Another threat to the stability of this unwritten constitution, forged over 1,000 years and championed by the Queen, is closer to home. Her home, to be precise. The Prince of Wales has made it clear, most recently in 2008, that when he accedes to the throne, he intends to drop the definite article and become simply Defender of Faith.

This is to take little account of the current monarch’s cohesive role in the British constitution, through an established Church of England. Instead of a national faith which accommodates all faiths and none, ‘Defender of Faith’ would now be taking sides – it’s people-of-faith versus the rest. It also converts the defence of a faith which tolerates all into one that now tolerates all faiths, even presumably the loonier of tunes.
It may be that Prince Charles is a child of his times, unduly influenced by the zeitgeist of the postmodern age, for which there is no higher calling than to multiculturalism. That is understandable given the context of the world in which he grew up and was educated. But his mother, equally, is of a tradition that upholds a particular status for Christianity in our society precisely because it recognises, through the doctrine of imago dei, or image of God, that every one of us is valued.

Change

The Monarch’s ancient title articulates that principle – symbolically, yes, but as she said herself the worth of such symbols is measured in a whole lot more than conservatism or nostalgia.
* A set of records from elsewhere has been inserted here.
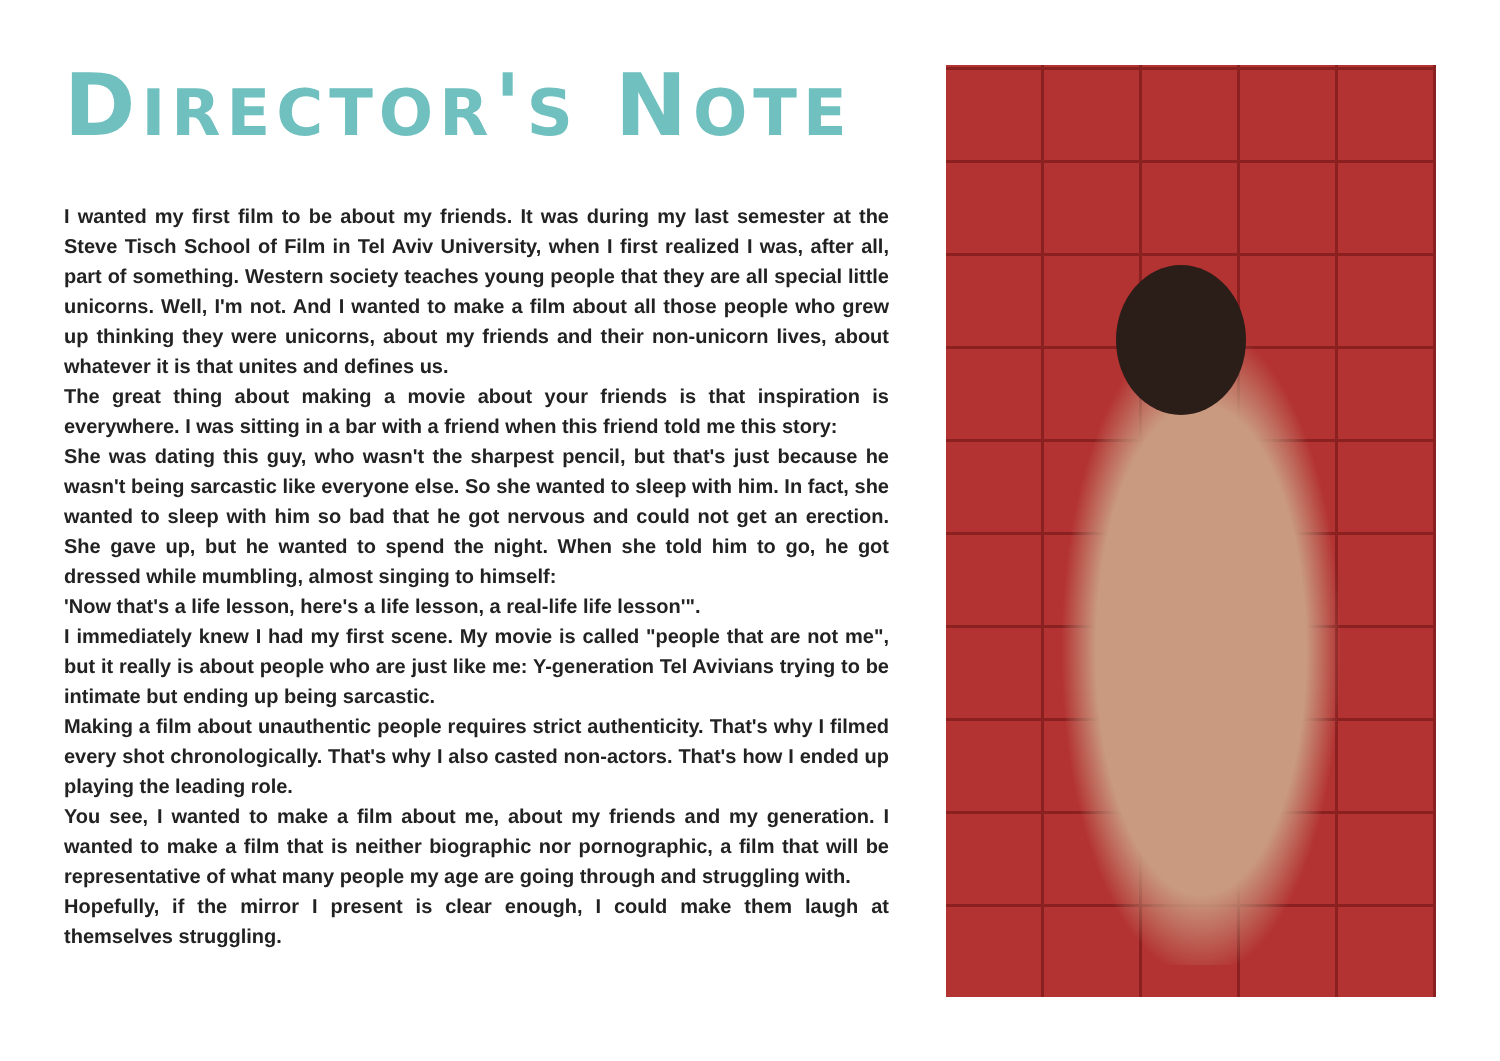DIRECTOR'S NOTE
I wanted my first film to be about my friends. It was during my last semester at the Steve Tisch School of Film in Tel Aviv University, when I first realized I was, after all, part of something. Western society teaches young people that they are all special little unicorns. Well, I'm not. And I wanted to make a film about all those people who grew up thinking they were unicorns, about my friends and their non-unicorn lives, about whatever it is that unites and defines us.
The great thing about making a movie about your friends is that inspiration is everywhere. I was sitting in a bar with a friend when this friend told me this story:
She was dating this guy, who wasn't the sharpest pencil, but that's just because he wasn't being sarcastic like everyone else. So she wanted to sleep with him. In fact, she wanted to sleep with him so bad that he got nervous and could not get an erection. She gave up, but he wanted to spend the night. When she told him to go, he got dressed while mumbling, almost singing to himself:
'Now that's a life lesson, here's a life lesson, a real-life life lesson'".
I immediately knew I had my first scene. My movie is called "people that are not me", but it really is about people who are just like me: Y-generation Tel Avivians trying to be intimate but ending up being sarcastic.
Making a film about unauthentic people requires strict authenticity. That's why I filmed every shot chronologically. That's why I also casted non-actors. That's how I ended up playing the leading role.
You see, I wanted to make a film about me, about my friends and my generation. I wanted to make a film that is neither biographic nor pornographic, a film that will be representative of what many people my age are going through and struggling with.
Hopefully, if the mirror I present is clear enough, I could make them laugh at themselves struggling.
The six decades during which she has straddled the roles both of head of state and of Supreme Governor of the Church of England have witnessed such societal change that it is almost as if her detractors are waiting patiently for her to leave the stage, before redeveloping the constitution over which the Queen presides. The elephant in the state room is disestablishment of the Church.

In the context of House of Lords reform, it’s often said that the Lords Spiritual – the 26 bishops with seats by right in the upper chamber – must go. But those who see it only as an outdated component of a deferential past miss the bigger picture. Remove the bishops from the Lords and you’re unpicking the threads of an ancient tapestry that bears our image.

Reform of our institutions is a constant and there is no progress without change. But the monarchy is not just a relic of our past; it tells us who we are, not just what we were. And the Queen, more than anybody in her Diamond Jubilee year, knows that we should be careful what we wish for.